Here's what I've come up with so far for the timer method:
function [nextJ] = changeMeasurement_fcn(obj,event,j,sensorComPort,controllerComPort)
tic
fprintf('\nInterval # %2d\n',rem(j,24));
sensorMeasurementPS = [measurementData(1,j),measurementData(2,j),measurementData(3,j),measurementData(4,j),measurementData(5,j), measurementData(6,j),measurementData(7,j),measurementData(8,j),measurementData(9,j),measurementData(10,j), measurementData(11,j),measurementData(12,j),measurementData(13,j),measurementData(14,j),measurementData(15,j), measurementData(16,j),measurementData(17,j),measurementData(18,j),measurementData(19,j),measurementData(20,j)];
serialSensorObj = startSensorPSWithoutReset(sensorComPort, sensorMeasurementPS);
serialSensorObj = changeMeasurement(serialSensorObj, sensorMeasurementPS);
rc = stopSensorPS(serialSensorObj);
controllerMeasurementPS = [measurementData(21,j),measurementData(22,j),measurementData(23,j),measurementData(24,j)];
serialControllerObj = startControllerPSWithoutReset(controllerComPort, controllerMeasurementPS);
serialControllerObj = changeMeasurement(serialControllerObj, controllerMeasurementPS);
rc2 = stopControllerPS(serialControllerObj);
t2 = toc;
fprintf('Elapsed time = %3.4f\n',t2);
and this is how I would call it from the main m file:
t = timer('TimerFcn',#changeMeasurement,'ExecutionMode','fixedRate','period',intervalDuration);
% then I need some code to accept the returned nextJ from the timer function
This feels a bit sloppy so I'm hoping there's a built-in way to have a timer cycle through a data set.
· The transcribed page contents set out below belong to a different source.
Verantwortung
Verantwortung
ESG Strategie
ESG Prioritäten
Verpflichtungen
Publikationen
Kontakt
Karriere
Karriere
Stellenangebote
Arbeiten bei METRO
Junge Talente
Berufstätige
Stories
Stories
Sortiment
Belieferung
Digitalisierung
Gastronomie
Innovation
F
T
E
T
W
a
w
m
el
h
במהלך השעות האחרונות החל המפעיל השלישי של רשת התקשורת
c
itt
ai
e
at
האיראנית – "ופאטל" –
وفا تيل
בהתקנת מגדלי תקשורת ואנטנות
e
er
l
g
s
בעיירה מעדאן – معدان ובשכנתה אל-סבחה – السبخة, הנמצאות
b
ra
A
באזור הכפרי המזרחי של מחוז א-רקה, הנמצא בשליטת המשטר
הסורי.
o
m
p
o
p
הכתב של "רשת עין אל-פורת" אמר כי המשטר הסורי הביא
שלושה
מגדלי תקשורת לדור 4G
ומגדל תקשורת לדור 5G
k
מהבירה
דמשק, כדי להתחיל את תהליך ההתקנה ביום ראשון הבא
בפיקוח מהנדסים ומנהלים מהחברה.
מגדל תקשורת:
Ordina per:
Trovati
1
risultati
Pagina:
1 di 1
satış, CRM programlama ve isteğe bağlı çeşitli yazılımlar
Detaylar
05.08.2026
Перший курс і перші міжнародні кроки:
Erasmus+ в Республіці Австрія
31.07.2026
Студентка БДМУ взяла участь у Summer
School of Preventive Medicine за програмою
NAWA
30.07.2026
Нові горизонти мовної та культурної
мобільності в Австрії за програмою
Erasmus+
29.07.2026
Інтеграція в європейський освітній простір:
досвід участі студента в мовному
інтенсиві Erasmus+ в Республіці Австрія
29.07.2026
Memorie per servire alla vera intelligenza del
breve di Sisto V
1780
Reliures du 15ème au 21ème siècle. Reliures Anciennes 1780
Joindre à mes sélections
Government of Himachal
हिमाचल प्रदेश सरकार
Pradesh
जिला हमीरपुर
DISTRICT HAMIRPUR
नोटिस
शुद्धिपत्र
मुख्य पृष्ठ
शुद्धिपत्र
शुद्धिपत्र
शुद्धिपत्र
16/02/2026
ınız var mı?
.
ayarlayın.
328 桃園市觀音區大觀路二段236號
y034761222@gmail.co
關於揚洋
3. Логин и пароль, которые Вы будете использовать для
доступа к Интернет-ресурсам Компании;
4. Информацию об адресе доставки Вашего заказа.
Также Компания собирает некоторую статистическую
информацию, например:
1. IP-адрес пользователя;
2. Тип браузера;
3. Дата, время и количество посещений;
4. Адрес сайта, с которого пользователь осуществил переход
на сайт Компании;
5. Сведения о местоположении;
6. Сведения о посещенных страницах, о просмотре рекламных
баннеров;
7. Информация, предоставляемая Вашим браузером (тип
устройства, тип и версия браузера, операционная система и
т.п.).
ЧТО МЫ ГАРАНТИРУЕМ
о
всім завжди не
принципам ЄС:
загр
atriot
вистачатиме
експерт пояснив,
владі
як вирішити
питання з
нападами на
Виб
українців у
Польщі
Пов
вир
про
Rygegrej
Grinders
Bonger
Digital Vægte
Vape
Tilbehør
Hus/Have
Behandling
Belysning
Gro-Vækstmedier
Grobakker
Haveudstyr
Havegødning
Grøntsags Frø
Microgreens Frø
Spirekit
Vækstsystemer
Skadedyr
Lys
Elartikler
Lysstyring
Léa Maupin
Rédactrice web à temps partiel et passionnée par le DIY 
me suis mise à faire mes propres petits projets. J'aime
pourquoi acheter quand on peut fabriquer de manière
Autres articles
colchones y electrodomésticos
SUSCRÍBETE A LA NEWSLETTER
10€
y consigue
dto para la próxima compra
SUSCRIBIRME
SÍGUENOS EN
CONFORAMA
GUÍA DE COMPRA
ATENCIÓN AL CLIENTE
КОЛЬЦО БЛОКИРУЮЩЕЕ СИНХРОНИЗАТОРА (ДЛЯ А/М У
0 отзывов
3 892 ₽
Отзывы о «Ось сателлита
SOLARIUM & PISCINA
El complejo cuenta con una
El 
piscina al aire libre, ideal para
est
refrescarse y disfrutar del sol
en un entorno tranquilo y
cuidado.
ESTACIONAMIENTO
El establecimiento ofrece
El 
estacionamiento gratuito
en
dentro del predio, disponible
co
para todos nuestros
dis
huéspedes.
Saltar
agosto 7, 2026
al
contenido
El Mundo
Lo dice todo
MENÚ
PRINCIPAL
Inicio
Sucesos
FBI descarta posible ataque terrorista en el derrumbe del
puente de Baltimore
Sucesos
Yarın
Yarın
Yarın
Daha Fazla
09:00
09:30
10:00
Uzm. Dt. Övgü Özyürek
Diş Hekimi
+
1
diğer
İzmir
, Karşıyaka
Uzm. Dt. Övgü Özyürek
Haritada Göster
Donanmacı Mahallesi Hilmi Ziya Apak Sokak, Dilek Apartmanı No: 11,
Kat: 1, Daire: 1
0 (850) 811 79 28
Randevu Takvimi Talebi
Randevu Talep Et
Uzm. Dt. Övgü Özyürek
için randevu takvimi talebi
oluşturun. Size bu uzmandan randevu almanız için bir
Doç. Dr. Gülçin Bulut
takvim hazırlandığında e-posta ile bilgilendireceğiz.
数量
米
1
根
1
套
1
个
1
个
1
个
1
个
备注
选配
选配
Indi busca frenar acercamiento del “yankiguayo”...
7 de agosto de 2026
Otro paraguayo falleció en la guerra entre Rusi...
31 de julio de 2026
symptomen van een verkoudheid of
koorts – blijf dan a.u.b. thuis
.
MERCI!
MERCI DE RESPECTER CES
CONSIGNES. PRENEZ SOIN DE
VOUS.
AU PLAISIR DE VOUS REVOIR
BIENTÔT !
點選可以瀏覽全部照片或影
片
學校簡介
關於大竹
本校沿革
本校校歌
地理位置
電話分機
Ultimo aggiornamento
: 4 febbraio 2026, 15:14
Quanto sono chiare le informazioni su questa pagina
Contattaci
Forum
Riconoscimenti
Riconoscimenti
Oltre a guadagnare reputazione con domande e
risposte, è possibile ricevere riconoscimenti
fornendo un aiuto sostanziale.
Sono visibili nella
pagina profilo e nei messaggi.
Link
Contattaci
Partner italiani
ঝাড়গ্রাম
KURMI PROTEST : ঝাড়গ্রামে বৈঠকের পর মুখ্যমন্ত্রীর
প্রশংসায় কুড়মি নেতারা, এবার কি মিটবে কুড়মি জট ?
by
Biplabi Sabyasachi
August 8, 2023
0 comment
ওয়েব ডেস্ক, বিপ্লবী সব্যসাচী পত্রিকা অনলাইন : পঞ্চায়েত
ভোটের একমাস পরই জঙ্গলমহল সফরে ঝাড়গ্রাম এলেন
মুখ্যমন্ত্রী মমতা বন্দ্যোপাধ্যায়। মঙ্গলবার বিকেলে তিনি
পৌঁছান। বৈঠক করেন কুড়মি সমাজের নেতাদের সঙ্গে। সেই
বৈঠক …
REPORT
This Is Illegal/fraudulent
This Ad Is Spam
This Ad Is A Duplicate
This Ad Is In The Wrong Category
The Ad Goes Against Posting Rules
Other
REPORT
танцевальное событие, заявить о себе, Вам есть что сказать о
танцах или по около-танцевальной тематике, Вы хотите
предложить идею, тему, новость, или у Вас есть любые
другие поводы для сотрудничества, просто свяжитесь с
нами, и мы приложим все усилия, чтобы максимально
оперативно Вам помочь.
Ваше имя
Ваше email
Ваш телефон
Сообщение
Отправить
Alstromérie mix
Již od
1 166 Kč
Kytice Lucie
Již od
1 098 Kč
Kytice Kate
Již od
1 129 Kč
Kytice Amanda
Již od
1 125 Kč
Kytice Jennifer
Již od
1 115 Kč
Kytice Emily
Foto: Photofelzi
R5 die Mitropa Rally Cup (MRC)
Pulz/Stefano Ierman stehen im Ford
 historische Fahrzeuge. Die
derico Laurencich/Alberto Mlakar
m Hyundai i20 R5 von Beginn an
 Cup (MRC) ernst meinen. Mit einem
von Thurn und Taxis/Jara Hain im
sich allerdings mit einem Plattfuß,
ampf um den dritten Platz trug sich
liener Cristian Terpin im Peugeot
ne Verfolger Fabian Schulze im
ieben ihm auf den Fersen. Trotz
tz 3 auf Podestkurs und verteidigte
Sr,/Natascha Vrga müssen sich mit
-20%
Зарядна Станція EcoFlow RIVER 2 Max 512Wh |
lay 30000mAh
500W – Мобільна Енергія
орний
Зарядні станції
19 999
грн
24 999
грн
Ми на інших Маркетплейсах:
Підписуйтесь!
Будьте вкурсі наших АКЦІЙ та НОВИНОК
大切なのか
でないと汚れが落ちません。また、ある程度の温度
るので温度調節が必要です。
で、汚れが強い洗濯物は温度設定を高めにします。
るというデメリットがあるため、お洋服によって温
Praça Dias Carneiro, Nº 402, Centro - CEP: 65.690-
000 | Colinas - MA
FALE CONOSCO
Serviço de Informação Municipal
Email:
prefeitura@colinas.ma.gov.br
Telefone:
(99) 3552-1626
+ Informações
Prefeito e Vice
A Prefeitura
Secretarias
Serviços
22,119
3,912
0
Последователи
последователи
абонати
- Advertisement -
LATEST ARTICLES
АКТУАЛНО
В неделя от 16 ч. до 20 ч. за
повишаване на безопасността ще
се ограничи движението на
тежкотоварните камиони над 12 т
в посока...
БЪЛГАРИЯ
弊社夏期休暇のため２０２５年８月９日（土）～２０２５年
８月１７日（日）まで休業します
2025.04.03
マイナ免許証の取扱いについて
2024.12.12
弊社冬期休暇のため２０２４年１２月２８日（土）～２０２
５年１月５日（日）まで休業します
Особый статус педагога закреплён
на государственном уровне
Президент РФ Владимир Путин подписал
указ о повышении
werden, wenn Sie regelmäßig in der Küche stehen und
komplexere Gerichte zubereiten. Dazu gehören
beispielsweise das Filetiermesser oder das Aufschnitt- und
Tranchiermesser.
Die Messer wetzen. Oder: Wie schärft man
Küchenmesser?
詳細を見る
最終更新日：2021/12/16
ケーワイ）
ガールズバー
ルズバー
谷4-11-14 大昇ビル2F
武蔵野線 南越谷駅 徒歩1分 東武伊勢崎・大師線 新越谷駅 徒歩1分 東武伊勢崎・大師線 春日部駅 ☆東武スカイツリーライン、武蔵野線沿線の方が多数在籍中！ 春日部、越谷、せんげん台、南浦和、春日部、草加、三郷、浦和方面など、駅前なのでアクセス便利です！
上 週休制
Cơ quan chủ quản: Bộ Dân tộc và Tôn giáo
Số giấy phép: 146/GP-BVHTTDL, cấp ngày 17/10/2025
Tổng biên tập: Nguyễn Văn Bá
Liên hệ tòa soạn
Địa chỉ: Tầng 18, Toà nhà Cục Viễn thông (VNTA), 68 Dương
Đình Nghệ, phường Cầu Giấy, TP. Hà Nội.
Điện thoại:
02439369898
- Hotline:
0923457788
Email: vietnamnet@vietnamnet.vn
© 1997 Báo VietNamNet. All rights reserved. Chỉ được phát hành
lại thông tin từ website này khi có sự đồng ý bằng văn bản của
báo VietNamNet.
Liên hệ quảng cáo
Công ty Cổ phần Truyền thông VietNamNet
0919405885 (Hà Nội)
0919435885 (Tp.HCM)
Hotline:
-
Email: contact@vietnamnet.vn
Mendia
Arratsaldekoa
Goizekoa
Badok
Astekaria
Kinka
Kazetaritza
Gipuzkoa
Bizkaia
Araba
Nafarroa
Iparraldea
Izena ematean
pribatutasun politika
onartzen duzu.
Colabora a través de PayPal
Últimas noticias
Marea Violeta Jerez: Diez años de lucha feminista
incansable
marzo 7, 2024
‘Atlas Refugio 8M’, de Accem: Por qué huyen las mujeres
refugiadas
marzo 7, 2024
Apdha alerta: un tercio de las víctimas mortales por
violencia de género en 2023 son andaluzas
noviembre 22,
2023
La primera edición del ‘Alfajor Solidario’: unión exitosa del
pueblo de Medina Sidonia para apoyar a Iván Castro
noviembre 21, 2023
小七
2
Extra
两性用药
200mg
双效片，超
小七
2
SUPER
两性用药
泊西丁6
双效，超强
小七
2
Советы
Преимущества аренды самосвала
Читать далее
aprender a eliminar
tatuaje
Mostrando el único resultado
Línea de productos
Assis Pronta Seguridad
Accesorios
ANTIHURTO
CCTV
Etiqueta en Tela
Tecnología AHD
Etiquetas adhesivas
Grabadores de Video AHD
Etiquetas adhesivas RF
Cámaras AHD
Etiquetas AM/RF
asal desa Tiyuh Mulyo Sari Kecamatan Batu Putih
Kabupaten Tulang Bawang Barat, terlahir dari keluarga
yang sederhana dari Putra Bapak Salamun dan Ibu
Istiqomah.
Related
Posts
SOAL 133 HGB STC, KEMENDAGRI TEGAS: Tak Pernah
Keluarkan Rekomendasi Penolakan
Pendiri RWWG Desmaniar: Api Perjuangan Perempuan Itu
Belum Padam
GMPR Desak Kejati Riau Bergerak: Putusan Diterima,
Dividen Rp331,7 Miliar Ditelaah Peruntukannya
Another idea I had was to keep the for loop but change the pause function to use a value calculated based on how much time would add up to 5 minutes for the iteration.
To summarize my question:
a) Can I have a timer pass different data to the timer function on each iteration?
b) Is that a good way to go about cycling through the intervals in my data on a precise 5-minute interval?
Thanks!
I stumbled on this page: http://www.mathworks.com/company/newsletters/articles/tips-and-tricks-simplifying-measurement-and-timer-callbacks-with-nested-functions-new-online-support-features.html
and learned that timer callback functions can be nested inside other functions (but not regular scripts).
Using that information, I cut my scenario to the basics and came up with this code:
function timerTestMain_fcn
testFile = input('What is the name of the test data file (with extension): ', 's');
testData = csvread(testFile);
intervalDuration = input('What is the voltage change period (seconds): ');
intervalNumber = size(testData,2);
t = timer('ExecutionMode','fixedRate','period',intervalDuration,'TasksToExecute',intervalNumber);
t.TimerFcn = {#timerTest_fcn};
start(t);
wait(t);
delete(t);
function timerTest_fcn(obj,event)
tic
event_time = datestr(event.Data.time);
interval_id = t.TasksExecuted;
data_value = testData(1,interval_id);
txt1 = 'Interval ';
txt2 = num2str(interval_id);
txt3 = ' occurred at ';
txt4 = ' with data value of ';
txt5 = num2str(data_value);
msg = [txt1 txt2 txt3 event_time txt4 txt5];
disp(msg)
t2 = toc;
fprintf('Elapsed time = %3.4f\n',t2);
end
end
The test data file it requests must be a csv containing a row vector. For example, you could put the values 11,12,13,14,15 across the first row of the csv. The output message would then say 'Interval 1 occurred at [time] with data value of 11', 'Interval 2 occurred at [time] with data value of 12', etc.
The key is that by nesting the functions, the timer callback can reference both the test data and the timer attributes contained in the outer function. The TasksExecuted property of the timer serves as the counter.
Thanks to anyone who thought about my question. Comments welcome.